The location of the device and the requirements for heat dissipation are two additional difficulties with centralized inverters. Usually, large central inverters are actively cooled. Location of the inverter in relation to workplaces and occupied areas must be taken into consideration because cooling fans produce noise. Additionally, because cooling fans contain moving parts, contaminants like moisture, dust, and dirt over time may degrade their performance. Although quieter, string inverters can make a humming sound in the late afternoon when inverter power is low.

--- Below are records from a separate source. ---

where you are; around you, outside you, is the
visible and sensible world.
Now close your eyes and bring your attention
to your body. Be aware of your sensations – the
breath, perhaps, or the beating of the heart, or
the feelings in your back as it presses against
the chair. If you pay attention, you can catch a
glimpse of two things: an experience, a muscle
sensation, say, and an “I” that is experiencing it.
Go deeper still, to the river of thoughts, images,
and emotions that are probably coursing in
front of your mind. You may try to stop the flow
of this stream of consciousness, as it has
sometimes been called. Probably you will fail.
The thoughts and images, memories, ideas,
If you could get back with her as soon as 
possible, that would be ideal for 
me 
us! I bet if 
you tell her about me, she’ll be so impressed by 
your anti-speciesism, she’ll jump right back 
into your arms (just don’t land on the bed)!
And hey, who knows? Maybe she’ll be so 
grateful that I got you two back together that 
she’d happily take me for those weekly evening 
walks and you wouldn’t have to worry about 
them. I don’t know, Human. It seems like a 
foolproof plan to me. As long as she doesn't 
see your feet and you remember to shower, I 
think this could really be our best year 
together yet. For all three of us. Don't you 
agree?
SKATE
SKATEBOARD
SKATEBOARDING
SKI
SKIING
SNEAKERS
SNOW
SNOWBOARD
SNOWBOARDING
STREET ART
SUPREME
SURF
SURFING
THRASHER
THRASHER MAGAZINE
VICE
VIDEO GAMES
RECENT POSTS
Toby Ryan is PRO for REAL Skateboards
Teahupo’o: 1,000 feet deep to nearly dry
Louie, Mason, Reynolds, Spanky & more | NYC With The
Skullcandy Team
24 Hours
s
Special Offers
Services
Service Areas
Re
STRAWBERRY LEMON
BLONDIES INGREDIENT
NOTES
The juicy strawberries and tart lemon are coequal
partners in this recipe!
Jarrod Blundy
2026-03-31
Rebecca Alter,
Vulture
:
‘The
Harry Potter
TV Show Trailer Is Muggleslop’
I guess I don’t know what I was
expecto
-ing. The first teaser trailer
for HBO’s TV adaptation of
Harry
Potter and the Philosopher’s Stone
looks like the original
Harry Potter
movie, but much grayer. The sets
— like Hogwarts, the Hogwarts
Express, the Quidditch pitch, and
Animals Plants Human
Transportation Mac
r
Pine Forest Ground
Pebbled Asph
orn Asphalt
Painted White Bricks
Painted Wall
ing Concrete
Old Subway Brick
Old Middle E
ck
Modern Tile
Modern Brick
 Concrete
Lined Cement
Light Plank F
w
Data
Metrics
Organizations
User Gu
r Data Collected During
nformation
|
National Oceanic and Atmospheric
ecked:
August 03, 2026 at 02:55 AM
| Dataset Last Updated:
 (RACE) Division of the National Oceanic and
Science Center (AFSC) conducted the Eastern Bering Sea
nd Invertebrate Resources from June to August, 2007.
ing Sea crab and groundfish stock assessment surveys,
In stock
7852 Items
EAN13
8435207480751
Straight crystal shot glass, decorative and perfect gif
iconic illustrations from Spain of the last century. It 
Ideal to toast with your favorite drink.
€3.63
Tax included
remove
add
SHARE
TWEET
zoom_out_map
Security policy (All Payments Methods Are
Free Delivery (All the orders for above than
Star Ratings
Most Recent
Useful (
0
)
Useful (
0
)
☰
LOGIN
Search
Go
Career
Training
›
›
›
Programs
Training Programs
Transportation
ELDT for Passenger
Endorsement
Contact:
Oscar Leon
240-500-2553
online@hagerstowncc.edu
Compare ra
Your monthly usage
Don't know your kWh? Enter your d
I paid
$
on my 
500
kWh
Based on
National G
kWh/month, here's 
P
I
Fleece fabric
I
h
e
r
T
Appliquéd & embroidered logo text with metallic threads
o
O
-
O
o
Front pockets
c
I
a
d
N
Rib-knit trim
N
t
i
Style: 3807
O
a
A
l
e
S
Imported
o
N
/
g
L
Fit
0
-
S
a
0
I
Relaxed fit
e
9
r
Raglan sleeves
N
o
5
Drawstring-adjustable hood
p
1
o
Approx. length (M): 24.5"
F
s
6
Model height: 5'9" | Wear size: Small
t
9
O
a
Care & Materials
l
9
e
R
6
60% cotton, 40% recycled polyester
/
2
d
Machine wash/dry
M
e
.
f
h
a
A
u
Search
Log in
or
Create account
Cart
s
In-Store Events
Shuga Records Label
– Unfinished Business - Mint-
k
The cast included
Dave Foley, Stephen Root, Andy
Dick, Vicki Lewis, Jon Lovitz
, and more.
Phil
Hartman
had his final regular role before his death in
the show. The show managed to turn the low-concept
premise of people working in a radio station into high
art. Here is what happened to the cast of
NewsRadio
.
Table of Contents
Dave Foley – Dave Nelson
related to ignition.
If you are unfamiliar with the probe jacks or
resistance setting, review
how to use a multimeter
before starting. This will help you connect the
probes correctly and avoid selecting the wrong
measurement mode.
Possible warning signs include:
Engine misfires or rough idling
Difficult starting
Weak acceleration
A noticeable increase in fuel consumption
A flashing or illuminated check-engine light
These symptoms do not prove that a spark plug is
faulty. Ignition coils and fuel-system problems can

It is possible to isolate and fine-tune the output of a single panel using a microinverter that is connected to it. Any underperforming panel has no impact on the panels nearby. In that scenario, the overall output of the array is up to 5% more powerful than it would be with a string inverter. These benefits can become significant when shadowing is taken into account, if it is, with manufacturers typically claiming 5% better production at the very least and up to 25% better in some situations. In addition, a single model can be applied to a wide range of panels, and additional panels can be added to an array at any moment without having to match the existing panels’ rating.